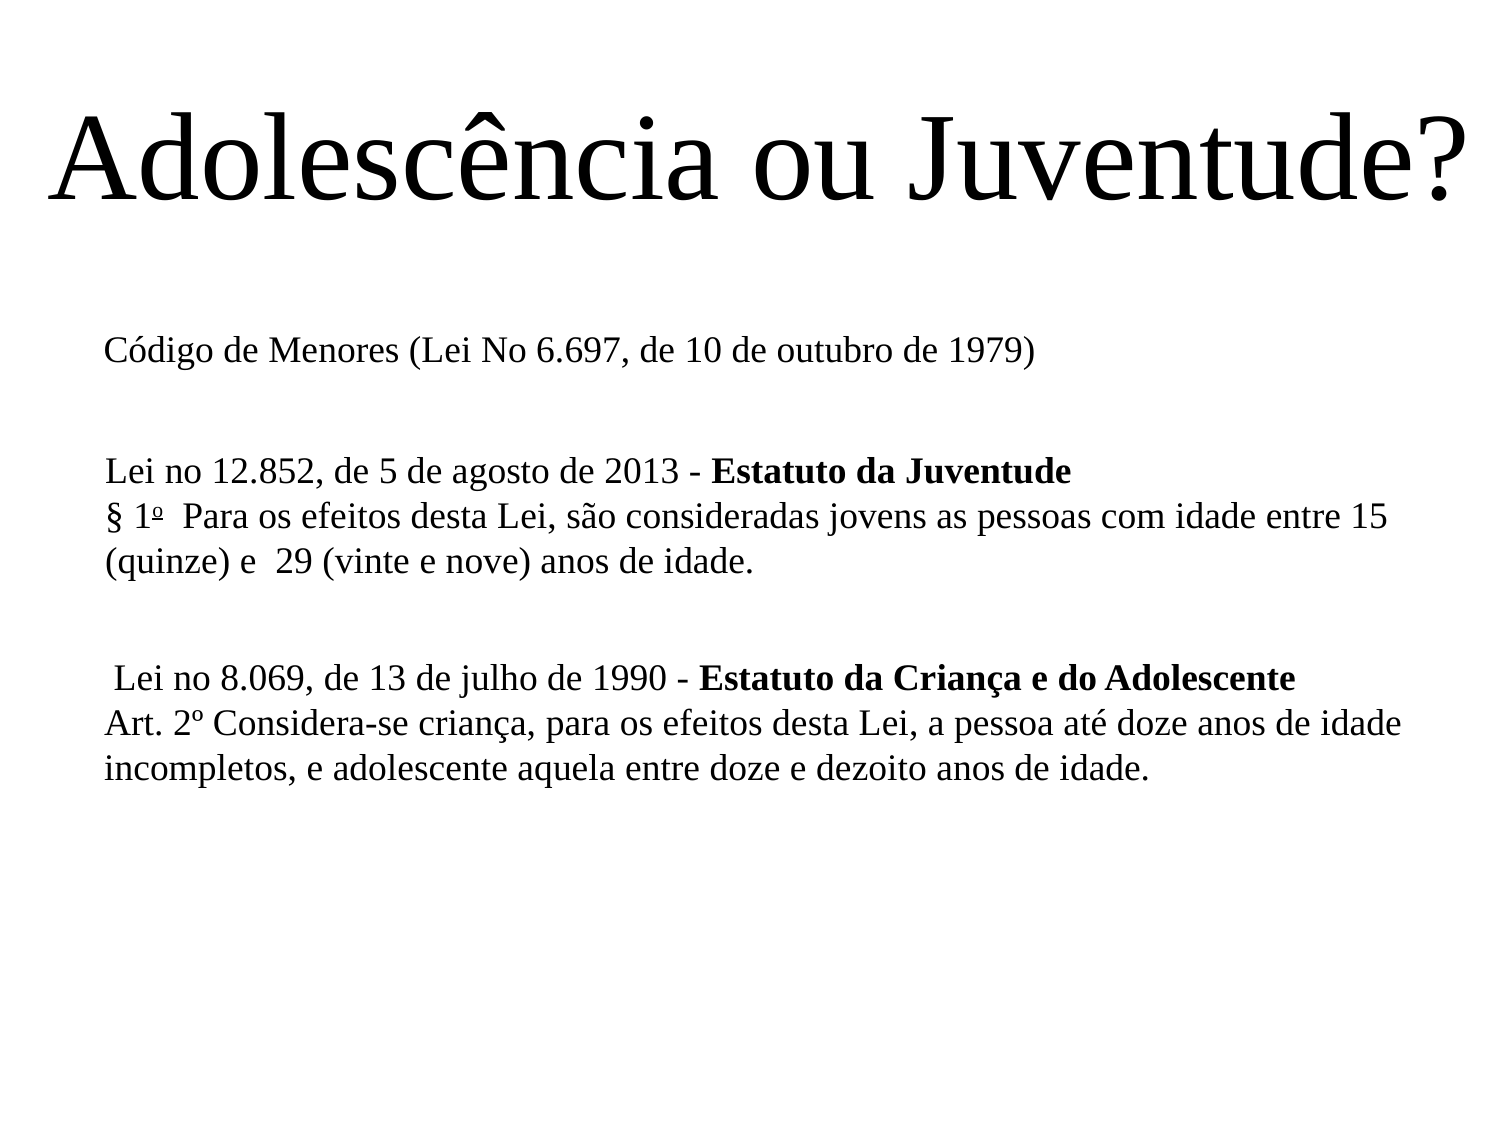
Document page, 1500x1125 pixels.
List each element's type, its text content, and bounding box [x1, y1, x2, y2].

title Adolescência ou Juventude? [0, 0, 1500, 232]
text_box Código de Menores (Lei No 6.697, de 10 de outubro de 1979) [88, 317, 1051, 438]
text_box Lei no 12.852, de 5 de agosto de 2013 - Estatuto da Juventude § 1o Para os efeitos desta Lei, são consideradas jovens as pessoas com idade entre 15 (quinze) e 29 (vinte e nove) anos de idade. [90, 438, 1415, 589]
text_box Lei no 8.069, de 13 de julho de 1990 - Estatuto da Criança e do Adolescente Art. 2º Considera-se criança, para os efeitos desta Lei, a pessoa até doze anos de idade incompletos, e adolescente aquela entre doze e dezoito anos de idade. [89, 645, 1429, 795]
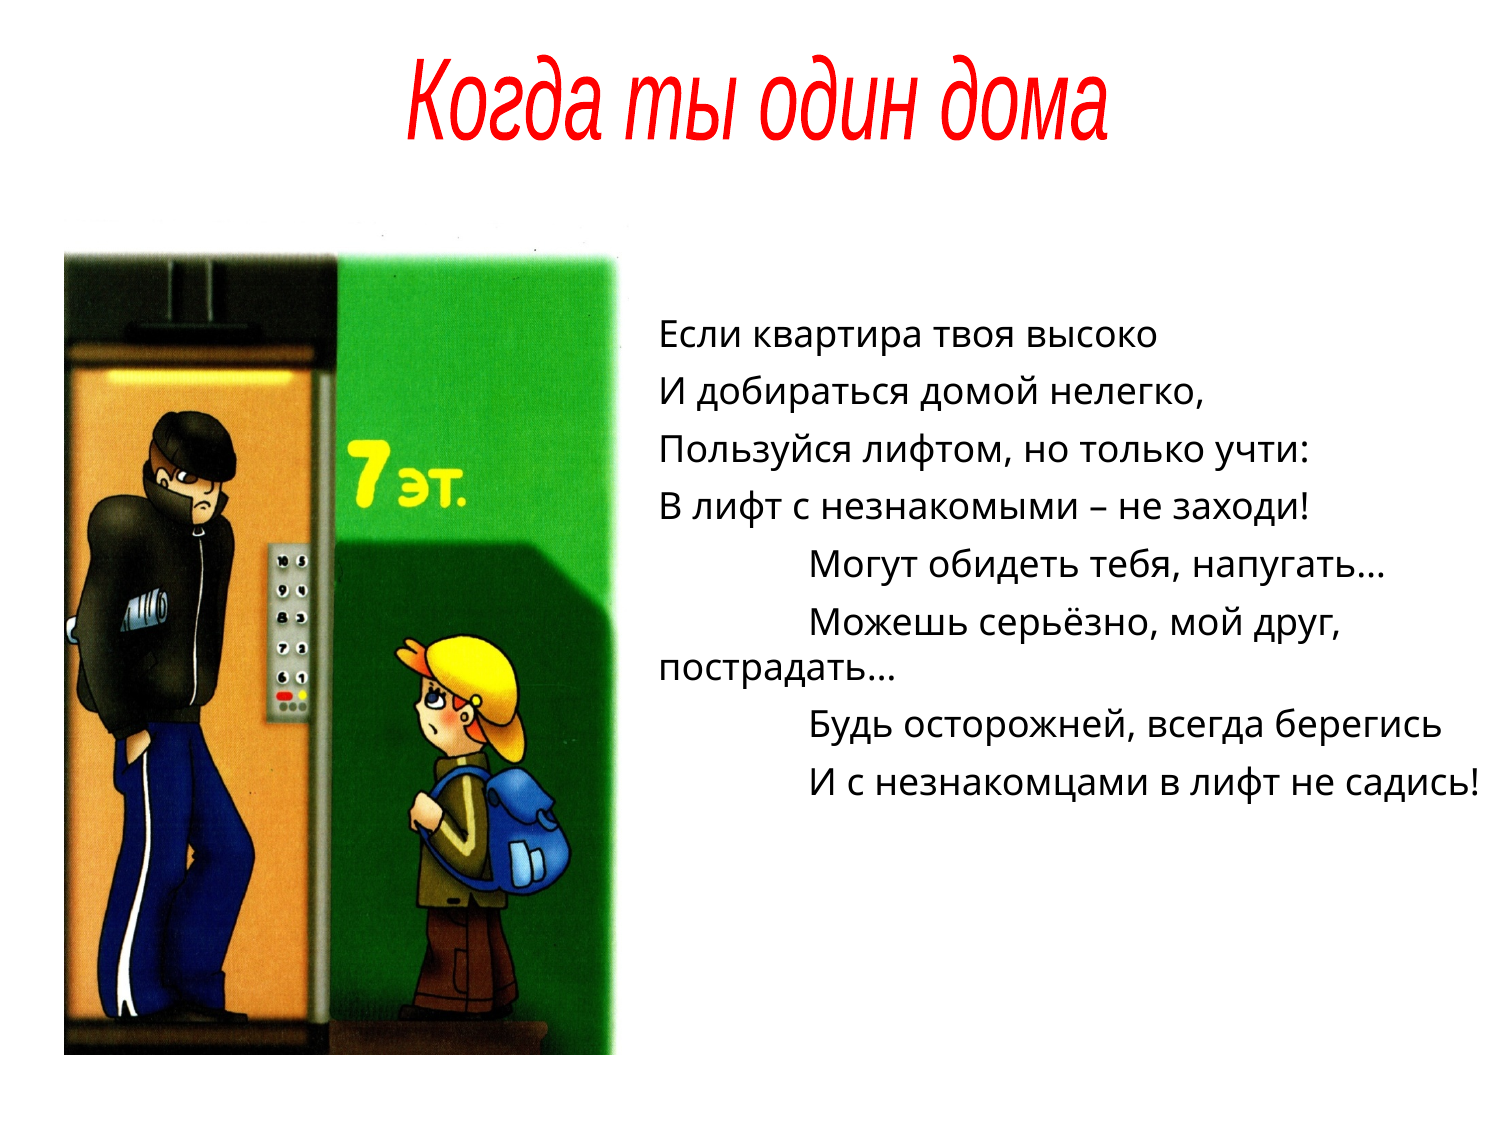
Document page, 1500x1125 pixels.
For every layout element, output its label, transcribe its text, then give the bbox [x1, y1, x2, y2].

text_box Если квартира твоя высоко И добираться домой нелегко, Пользуйся лифтом, но только учти: В лифт с незнакомыми – не заходи! Могут обидеть тебя, напугать… Можешь серьёзно, мой друг, пострадать… Будь осторожней, всегда берегись И с незнакомцами в лифт не садись! [643, 302, 1500, 868]
picture [64, 219, 629, 1055]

EXERCISE: Could you reproduce every record above exactly, leaving out the pictures?

TASK SOLUTION:
Document page, 1500x1125 pixels.
List each element's type, its text content, and bounding box [x1, y1, x2, y2].

title Adolescência ou Juventude? [0, 0, 1500, 232]
text_box Código de Menores (Lei No 6.697, de 10 de outubro de 1979) [88, 317, 1051, 438]
text_box Lei no 12.852, de 5 de agosto de 2013 - Estatuto da Juventude § 1o Para os efeitos desta Lei, são consideradas jovens as pessoas com idade entre 15 (quinze) e 29 (vinte e nove) anos de idade. [90, 438, 1415, 589]
text_box Lei no 8.069, de 13 de julho de 1990 - Estatuto da Criança e do Adolescente Art. 2º Considera-se criança, para os efeitos desta Lei, a pessoa até doze anos de idade incompletos, e adolescente aquela entre doze e dezoito anos de idade. [89, 645, 1429, 795]
Document page, 1500x1125 pixels.
For every layout element, output its label, transcribe its text, then give the bbox [x1, y1, x2, y2].

text_box Если квартира твоя высоко И добираться домой нелегко, Пользуйся лифтом, но только учти: В лифт с незнакомыми – не заходи! Могут обидеть тебя, напугать… Можешь серьёзно, мой друг, пострадать… Будь осторожней, всегда берегись И с незнакомцами в лифт не садись! [643, 302, 1500, 868]
picture [64, 219, 629, 1055]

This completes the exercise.